Cada preso político dava aulas no setor de sua especialidade
Leio artigo do estimado Frei Betto no GLOBO de 2 de janeiro e copio seu texto final: “Basta analisar o índice de reincidência criminal daqueles que, em Presidente Venceslau, passaram pelo curso de ensino médio e as oficinas de pintura, teatro e estudos bíblicos. Todos administrados por nós, meia dúzia de presos políticos inseridos na massa carcerária.”
Embora preso político, Frei Betto e meia dúzia de companheiros, na Penitenciária de Presidente Venceslau, lograram a adesão de muitos detentos comuns às atividades que ele acima narra.
Antigo advogado de presos políticos, quero dar minha contribuição ao momento que estamos vivenciando das tragédias em penitenciárias, revelando as origens da organização de presos comuns que resultaram, hoje, em comandos que se digladiam.

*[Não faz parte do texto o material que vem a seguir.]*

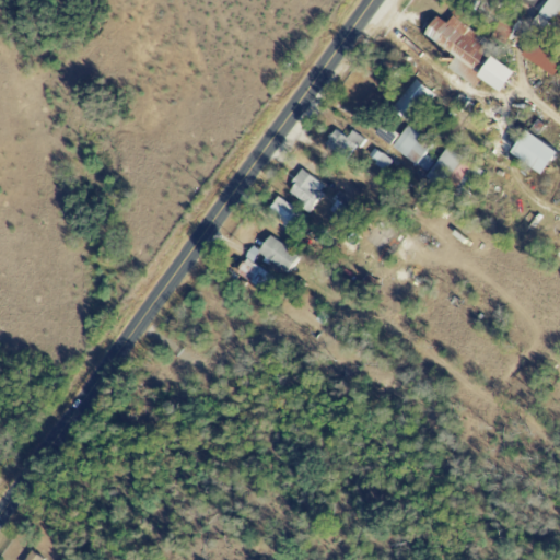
[(559,0),(548,0),(539,15),(551,23),(559,8),(559,0)]
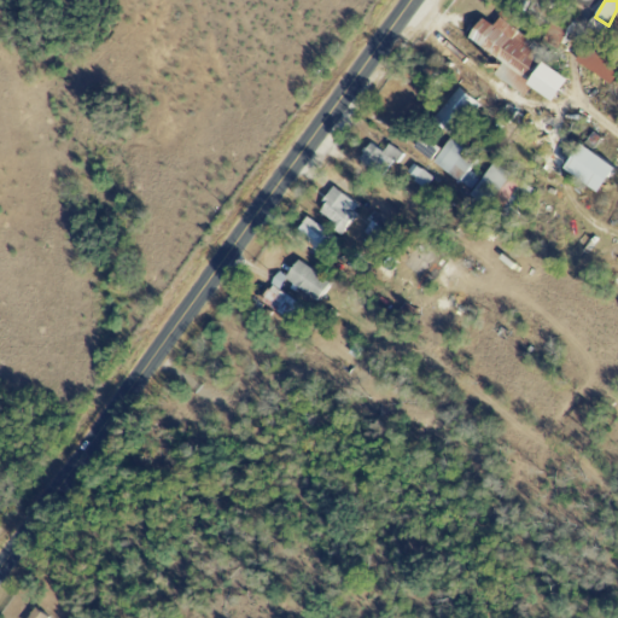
[(493,25),(481,18),(473,28),(490,41),(484,48),(505,64),(503,65),(520,77),(542,48),(499,17),(493,25)]
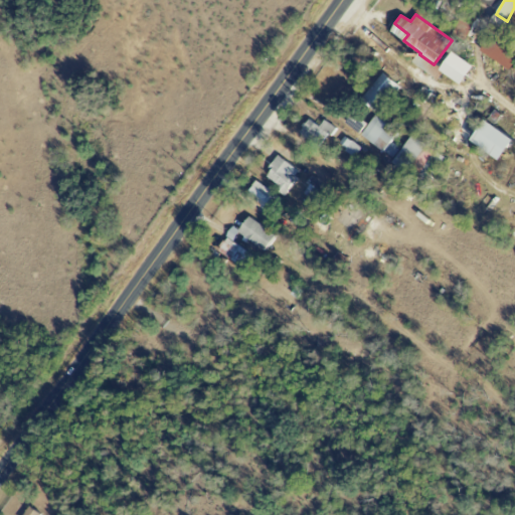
[(473,23),(460,18),(455,32),(467,37),(473,23)]
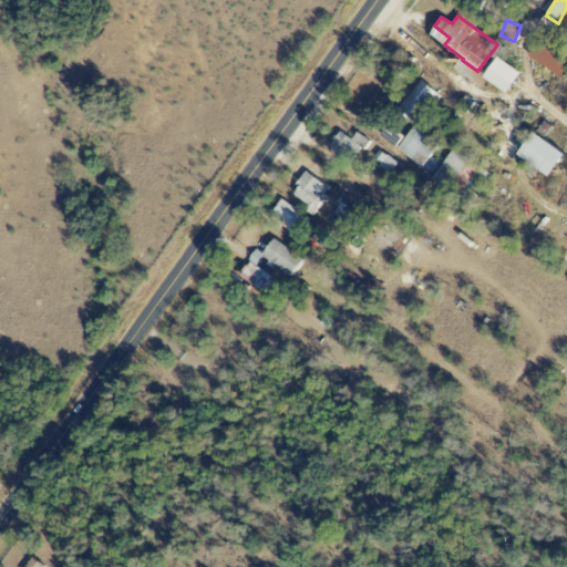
[(527,57),(558,78),(566,65),(566,62),(537,42),(527,57)]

Com o acirramento da luta, a partir de ações contra estabelecimentos bancários pela resistência armada à ditadura militar, esta emitiu o Decreto-Lei nº 898, de setembro de 1969, que não fazia diferença entre presos políticos e comuns, nos termos abaixo:
“Artigo 27. Assaltar, roubar ou depredar estabelecimento de crédito ou financiamento, qualquer que seja a sua motivação: /Pena: reclusão, de 10 a 24 anos./ Parágrafo único. Se, da prática do ato, resultar morte:/ Pena: prisão perpétua, em grau mínimo, e morte, em grau máximo.”
Dessa forma, presos políticos e comuns foram abrigados, na Ilha Grande, em um espaço que os guardas chamaram de Pavilhão da Segurança Nacional.
Lembro-me de, mais de uma vez, com o saudoso amigo Antônio Modesto da Silveira, ter esbarrado com Lúcio Flávio, Fernando CO, Horroroso, Marta Rocha e outros na Segunda Auditoria do Exército.
Os presos comuns habituaram-se ao comando dos presos políticos. Cada preso político dava aulas no setor de sua especialidade. O que recebiam de casa (cigarros, balas, bolos, frutas, produtos de higiene pessoal) era rigorosamente dividido entre todos. Com a anistia de 1979, os presos políticos que ainda estavam na ilha foram libertados, e os comuns mantiveram, tanto quanto possível, a organização que lhes foi ministrada.
Esse é o nascimento da Falange Vermelha, imediatamente modificada para Comando Vermelho. Afinal, o Comando Vermelho se multiplicaria nas prisões, e surgiram outras organizações como o PCC.
A lei da ditadura militar, que reuniu em um mesmo pavilhão presos políticos e comuns, é responsável pela organização carcerária que hoje, multiplicada, patrocina tragédias e desafia os confusos governos federal e estaduais.
É mais um legado maldito da ditadura militar.